The past week or so, including Black Friday and Internet Monday, has been a hazy activity for many of these tipsters, with retailers off consoles for several months suddenly making thousands available for sale. On Discord servers and across Twitter, posts filled with community language appeared at all times of the day and night, alerting shoppers when there was a “drop” (more products available for sale) from Xbox or shouts of glee when someone “purchased” (purchased) a device. PlayStation 5

Mr. Randall went live at 6 a.m. each day, waiting for what he expected to be a big drop of consoles one morning from Target. Based on information he received from employees within the company — including screenshots of inventory scans — the target is believed to be sitting on a mountain of consoles. (Target didn’t directly respond to a question about their supply of the consoles, but they made a number of the consoles available Thursday morning.)

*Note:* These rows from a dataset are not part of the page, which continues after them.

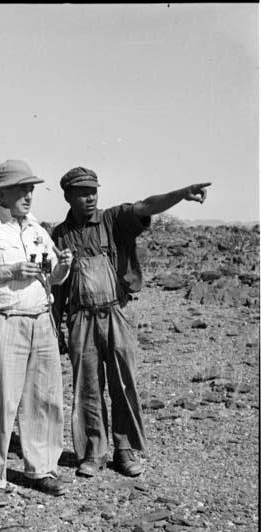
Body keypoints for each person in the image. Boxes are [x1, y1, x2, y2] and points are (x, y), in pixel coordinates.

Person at [52, 166, 211, 479]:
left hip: (116, 314)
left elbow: (146, 206)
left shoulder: (113, 220)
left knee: (124, 383)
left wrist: (180, 195)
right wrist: (57, 324)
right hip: (81, 318)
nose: (89, 197)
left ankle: (125, 450)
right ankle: (94, 452)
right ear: (68, 196)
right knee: (87, 387)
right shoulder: (58, 234)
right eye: (82, 192)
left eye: (93, 191)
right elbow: (57, 286)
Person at [0, 159, 73, 507]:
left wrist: (63, 268)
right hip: (7, 319)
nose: (29, 195)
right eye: (22, 188)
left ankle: (43, 470)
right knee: (0, 398)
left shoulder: (38, 230)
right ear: (2, 192)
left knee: (45, 397)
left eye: (31, 188)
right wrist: (7, 270)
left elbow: (51, 276)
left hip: (41, 319)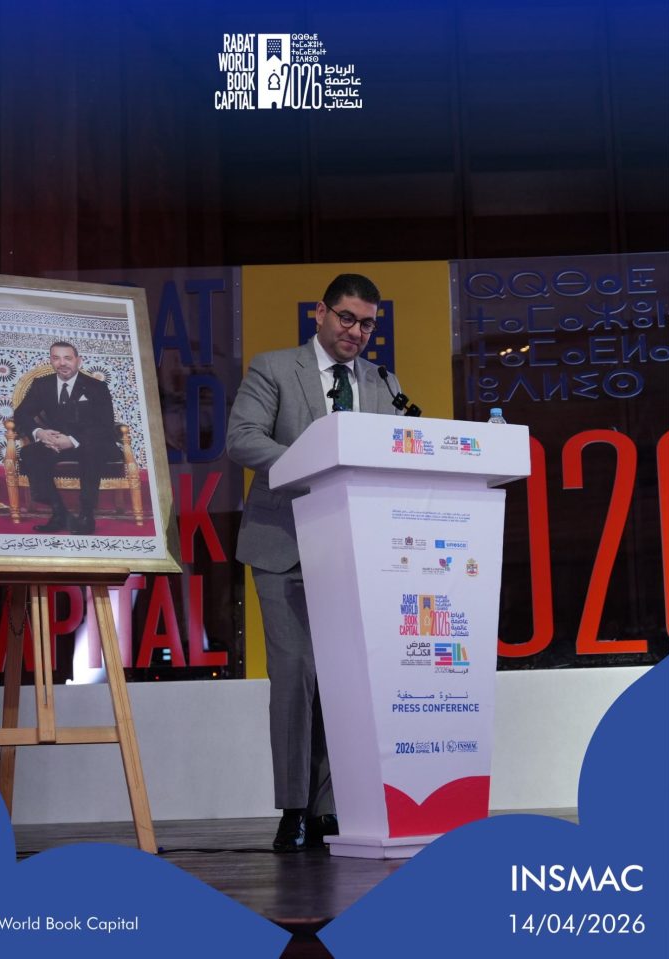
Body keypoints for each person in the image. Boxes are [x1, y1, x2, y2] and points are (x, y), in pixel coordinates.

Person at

Some players have used the tips successfully.

Jeff Mahoney, a 38-year-old in Katy, Texas, said he bought at least five PlayStations and two Xboxes by watching the Discord channel run by “Lord Restock,” a 21-year-old philosophy student at the University of Tampa who, when contacted, requested anonymity because he did not want to be targeted online by distributors. After getting a PlayStation for himself, Mr. Mahoney, who works for the accounting firm KPMG, said he was able to buy other hardware for neighbors who wanted holiday gifts for their kids.

“I’m like, ‘Hey, you’re not going to go out and pay $800 to some bot speculator and make life miserable for everyone else,’” he said. “I’m just here to help.”